Fairness is a foundational concept in American jurisprudence. Yet when evaluating our system of civil procedure, debate surrounds how to reconcile the competing ends of our civil justice system. While scholars agree that our civil justice system must vindicate rights, deter wrongful conduct, respect human dignity, and enhance social welfare and efficiency, scholars disagree on how best to reconcile these ends. Doubtless, the tension between these plural ends poses difficulty when courts, civil rule designers, and legislators balance and weigh the costs and benefits of different civil procedural rules and constitutional safeguards under the Due Process Clause. Notably, courts face this vexing difficulty when conducting the cost-benefit analysis envisioned by Mathews v. Eldridge under the Due Process Clause, and upon amendment of the Federal Rules of Civil Procedure, federal courts will face this difficulty under newly amended Rule 1.

This difficulty poses several intertwined questions. Is the Mathews v. Eldridge conception of cost-benefit analysis under the Due Process Clause consistent with how the public experiences tradeoffs between procedural justice and cost? Does the public, for example, treat procedural justice as an ordinary monetizable consumer preference, or does the public experience procedural justice as a deeply human, sacred, moral, and dignitary value? In addition, newly amended Rule 1 now affirmatively requires parties to weigh and strike procedural tradeoffs. Yet, a crucial threshold question remains—how do members of the public experience these tradeoffs; how would members of the public, for example, experience tradeoffs between procedural fairness and cost?

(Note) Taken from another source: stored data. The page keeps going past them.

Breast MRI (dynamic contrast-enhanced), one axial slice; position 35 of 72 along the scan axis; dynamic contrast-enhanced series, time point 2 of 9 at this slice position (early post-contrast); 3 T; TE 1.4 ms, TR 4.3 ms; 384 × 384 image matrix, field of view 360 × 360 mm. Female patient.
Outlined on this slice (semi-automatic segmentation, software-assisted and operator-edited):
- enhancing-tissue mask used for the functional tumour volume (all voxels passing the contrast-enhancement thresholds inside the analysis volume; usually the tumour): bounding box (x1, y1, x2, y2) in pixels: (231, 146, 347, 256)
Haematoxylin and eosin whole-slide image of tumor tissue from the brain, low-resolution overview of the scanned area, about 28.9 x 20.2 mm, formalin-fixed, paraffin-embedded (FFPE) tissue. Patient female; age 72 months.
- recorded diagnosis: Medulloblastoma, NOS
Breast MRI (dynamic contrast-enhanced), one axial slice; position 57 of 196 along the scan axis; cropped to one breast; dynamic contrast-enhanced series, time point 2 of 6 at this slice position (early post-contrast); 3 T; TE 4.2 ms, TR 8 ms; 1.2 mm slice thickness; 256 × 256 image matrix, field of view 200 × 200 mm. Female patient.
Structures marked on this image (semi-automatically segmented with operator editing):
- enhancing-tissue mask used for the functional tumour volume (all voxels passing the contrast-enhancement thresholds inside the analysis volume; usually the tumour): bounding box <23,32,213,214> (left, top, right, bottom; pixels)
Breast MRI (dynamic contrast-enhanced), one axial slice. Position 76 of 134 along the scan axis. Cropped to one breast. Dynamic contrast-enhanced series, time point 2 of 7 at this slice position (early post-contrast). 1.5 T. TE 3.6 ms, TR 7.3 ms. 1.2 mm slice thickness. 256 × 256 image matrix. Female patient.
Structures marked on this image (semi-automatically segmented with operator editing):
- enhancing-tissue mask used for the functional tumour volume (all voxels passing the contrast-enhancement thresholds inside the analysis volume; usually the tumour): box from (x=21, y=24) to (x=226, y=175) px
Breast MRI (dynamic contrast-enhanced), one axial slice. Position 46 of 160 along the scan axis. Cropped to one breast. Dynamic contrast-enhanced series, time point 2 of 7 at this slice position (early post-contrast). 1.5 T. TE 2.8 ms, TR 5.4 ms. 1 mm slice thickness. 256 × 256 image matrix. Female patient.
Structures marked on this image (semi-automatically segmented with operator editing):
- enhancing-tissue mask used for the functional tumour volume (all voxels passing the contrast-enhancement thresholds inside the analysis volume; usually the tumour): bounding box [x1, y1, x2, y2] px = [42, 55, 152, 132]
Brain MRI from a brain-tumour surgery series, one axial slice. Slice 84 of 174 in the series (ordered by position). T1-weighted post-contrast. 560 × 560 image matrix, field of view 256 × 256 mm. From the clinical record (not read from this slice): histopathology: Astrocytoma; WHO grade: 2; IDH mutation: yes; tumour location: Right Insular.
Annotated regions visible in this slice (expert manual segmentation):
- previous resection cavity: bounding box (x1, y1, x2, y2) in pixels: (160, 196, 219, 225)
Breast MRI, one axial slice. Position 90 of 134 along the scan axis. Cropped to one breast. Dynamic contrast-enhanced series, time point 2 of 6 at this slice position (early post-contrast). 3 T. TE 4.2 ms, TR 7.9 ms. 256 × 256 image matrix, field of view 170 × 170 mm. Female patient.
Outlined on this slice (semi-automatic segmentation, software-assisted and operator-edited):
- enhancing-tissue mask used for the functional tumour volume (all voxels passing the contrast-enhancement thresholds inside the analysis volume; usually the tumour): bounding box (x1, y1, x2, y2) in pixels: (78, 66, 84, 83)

Consistent with the themes of the inaugural Conference on Psychology and Lawyering, we draw on psychological science and harness psychological experiments to investigate these questions. First, we examine whether the public is willing to pay to upgrade from procedural unfairness to procedural fairness. Relatedly, we examine the public’s maximum willingness to pay to enhance procedural fairness. Next, we examine whether the public is willing to accept payments to downgrade from fair process to unfair process. Stated another way, is the public willing to monetize and exchange the procedural justice afforded to them? Thus, we examine the public’s minimum willingness to accept the descent from procedural justice to procedural injustice. Last, we examine whether these willingness-to-pay (“WTP”) and willingness-to-accept (“WTA”) values vary with the underlying interests at stake. In this way, and joining in the collective efforts of those who seek to coalesce the field of psychology and lawyering, we illustrate how Law & Psychological Science, a form of naturalized legal inquiry and behavioral realism, that examines legal problems by infusing law with insights from the psychological and behavioral sciences, can be harnessed in the realm of civil procedure and dispute system design to cast new light on vexing problems to benefit courts, procedural regulators, and legal professionals.

The Article proceeds as follows: in part I, the Article offers a theoretical orientation, presenting social-psychological research on procedural justice, taboo tradeoffs, relational theory, and the sacred-value protection model. In part II, the Article reports an experiment conducted with members of the American public, discussing first methods then results. In part III, the Article presents a general discussion regarding the implications of this research on procedural regulation, including implications for the cost-benefit analysis envisioned by Mathews v. Eldridge under the Due Process Clause and concerns raised under newly amended Rule 1, and turns then to civil procedure pedagogy. Last, the Article closes with next steps for this line of research and conclusions.